External N-body (DEM) solvers such as LAMMPS or LIGGGHTS can be called from PyGran.simulation provided there is a supported interface that can import this solver as a separate module (in the form of a shared object on Unix or dynamic link library on Windows). An engine provides an interface for PyGran to call specific methods in the DEM solver. While PyGran provides an engine for LIGGGHTS, it can be readily used for post-processing with solvers such as Yade and ESyS-particle that have their own Python APIs.

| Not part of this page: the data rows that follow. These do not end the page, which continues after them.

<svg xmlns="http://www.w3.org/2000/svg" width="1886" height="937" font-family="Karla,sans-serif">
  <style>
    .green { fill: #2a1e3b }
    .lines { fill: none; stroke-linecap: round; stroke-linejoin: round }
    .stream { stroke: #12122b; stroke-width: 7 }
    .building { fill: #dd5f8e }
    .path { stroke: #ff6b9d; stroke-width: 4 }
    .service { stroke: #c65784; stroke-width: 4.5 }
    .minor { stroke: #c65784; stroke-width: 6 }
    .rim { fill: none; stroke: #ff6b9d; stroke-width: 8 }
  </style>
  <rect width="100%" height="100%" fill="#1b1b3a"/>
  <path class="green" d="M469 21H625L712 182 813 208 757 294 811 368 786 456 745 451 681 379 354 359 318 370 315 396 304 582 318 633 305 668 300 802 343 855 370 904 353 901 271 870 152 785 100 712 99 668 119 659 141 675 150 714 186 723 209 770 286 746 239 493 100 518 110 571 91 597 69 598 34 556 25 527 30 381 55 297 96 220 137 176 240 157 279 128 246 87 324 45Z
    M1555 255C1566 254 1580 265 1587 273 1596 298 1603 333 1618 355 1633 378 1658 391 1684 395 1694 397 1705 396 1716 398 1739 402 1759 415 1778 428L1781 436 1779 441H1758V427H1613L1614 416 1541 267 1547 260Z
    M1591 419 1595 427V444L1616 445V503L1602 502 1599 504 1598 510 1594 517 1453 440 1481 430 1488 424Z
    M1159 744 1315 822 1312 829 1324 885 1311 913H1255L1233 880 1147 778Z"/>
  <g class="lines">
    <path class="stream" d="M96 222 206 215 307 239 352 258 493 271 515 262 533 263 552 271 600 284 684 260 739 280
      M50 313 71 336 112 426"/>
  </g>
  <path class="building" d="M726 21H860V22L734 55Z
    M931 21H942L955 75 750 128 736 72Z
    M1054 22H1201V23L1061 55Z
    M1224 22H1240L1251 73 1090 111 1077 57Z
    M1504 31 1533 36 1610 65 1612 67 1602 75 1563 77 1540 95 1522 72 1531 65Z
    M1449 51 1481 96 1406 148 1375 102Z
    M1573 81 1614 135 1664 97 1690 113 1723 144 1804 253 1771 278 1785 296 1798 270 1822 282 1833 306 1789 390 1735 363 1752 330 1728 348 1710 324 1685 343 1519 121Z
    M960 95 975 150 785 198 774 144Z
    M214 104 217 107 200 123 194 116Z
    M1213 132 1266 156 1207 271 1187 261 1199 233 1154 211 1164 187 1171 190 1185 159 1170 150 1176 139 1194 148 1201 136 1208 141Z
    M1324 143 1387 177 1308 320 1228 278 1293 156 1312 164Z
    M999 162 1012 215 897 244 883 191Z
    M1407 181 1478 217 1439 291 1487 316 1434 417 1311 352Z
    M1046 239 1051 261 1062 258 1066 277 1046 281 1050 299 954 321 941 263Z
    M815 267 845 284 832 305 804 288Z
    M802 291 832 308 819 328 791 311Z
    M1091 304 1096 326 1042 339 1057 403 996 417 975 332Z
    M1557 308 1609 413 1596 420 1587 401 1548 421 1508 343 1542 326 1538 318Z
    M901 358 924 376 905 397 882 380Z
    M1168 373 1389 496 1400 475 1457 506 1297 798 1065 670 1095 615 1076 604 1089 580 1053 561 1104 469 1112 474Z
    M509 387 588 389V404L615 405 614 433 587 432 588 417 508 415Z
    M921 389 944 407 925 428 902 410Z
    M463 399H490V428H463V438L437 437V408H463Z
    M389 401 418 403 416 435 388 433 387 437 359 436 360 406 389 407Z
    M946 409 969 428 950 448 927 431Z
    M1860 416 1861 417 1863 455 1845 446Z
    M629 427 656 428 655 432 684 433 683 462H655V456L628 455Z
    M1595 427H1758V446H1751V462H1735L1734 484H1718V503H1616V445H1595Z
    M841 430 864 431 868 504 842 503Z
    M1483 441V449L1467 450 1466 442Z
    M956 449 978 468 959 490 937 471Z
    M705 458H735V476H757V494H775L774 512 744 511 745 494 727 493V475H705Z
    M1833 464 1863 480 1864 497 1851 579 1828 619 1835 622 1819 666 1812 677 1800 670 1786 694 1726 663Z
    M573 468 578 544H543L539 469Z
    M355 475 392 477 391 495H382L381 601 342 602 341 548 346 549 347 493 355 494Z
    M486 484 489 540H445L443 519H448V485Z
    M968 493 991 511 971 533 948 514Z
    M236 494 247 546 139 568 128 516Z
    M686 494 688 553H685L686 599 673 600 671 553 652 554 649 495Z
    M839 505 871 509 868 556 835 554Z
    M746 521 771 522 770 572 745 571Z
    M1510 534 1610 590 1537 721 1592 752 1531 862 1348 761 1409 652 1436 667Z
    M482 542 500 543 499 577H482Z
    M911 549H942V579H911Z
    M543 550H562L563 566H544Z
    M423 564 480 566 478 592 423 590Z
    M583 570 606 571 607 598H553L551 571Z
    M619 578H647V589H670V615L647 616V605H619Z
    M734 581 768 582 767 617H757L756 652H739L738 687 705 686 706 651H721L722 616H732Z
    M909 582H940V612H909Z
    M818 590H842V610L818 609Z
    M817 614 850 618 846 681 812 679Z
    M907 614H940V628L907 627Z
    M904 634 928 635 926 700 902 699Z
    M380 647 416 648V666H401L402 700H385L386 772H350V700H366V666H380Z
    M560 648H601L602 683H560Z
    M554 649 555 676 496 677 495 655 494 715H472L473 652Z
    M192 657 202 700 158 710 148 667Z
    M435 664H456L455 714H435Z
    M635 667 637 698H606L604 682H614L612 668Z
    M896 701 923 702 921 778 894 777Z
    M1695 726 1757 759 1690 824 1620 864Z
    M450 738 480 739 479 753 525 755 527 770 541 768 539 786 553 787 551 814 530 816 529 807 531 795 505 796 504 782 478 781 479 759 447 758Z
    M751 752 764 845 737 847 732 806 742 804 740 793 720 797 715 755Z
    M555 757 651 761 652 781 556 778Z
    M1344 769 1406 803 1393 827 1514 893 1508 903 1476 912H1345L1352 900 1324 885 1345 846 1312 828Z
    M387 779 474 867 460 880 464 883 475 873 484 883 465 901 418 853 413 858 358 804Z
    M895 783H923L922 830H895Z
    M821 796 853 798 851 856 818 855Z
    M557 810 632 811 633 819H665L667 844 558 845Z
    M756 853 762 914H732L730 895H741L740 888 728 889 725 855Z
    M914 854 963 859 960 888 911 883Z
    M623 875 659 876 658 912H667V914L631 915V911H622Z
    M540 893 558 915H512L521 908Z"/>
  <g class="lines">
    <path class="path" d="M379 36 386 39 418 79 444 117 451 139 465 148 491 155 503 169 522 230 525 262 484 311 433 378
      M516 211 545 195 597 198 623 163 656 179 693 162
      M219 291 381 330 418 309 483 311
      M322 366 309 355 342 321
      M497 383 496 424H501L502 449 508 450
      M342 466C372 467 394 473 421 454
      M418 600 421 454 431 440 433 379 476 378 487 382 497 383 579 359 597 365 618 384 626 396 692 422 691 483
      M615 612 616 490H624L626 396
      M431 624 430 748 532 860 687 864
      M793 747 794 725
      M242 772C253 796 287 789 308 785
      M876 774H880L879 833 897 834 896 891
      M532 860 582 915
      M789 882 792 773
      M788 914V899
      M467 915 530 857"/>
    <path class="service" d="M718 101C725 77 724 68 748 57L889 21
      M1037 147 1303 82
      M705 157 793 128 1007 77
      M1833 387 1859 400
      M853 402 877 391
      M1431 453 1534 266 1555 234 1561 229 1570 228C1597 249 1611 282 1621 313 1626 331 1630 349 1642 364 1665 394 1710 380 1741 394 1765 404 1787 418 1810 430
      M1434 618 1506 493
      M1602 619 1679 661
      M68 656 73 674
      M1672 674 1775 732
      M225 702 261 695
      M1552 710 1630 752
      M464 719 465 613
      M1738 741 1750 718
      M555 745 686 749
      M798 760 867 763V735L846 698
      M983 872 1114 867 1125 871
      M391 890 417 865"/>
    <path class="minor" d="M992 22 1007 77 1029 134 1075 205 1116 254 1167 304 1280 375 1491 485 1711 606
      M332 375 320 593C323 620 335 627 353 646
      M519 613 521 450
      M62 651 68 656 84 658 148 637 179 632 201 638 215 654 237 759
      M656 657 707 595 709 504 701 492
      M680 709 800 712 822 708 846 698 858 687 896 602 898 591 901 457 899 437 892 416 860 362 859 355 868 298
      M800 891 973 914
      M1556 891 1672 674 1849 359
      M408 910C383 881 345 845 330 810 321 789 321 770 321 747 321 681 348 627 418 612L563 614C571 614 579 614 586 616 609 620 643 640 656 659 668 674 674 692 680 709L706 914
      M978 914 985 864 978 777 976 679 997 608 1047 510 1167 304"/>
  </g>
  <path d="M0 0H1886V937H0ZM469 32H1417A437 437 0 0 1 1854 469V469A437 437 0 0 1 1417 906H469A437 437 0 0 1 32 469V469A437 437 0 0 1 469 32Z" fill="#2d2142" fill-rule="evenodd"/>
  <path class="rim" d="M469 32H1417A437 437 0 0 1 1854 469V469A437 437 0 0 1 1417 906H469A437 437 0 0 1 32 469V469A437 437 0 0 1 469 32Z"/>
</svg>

Any PyGran engine must provide a simulation.DEMPy class that is instantiated by a simulation.DEM object. The latter must be created by the user at the onset of any DEM simulation:
sim=simulation.DEM(**args)
where args is a Python dictionary that contains keywords specific to the engine selected to setup and run the DEM simulation. The keyword engine (by default simulation.engines.liggghts) in args is used to specify which engine to use for running DEM simulation. Currently, PyGran supports only LIGGGHTS[KG11] as an N-body solver. For that purpose, LIGGGHTS must be installed as a shared library (see Configuration with LIGGGHTS). The __init__ constructor in simulation.DEM creates and/or changes directory to the user-specified output directory and initiates logging for PyGran (pygran.log) and LIGGGHTS (liggghts.log).
Other keywords for DEM engines are covered in simulation.DEM.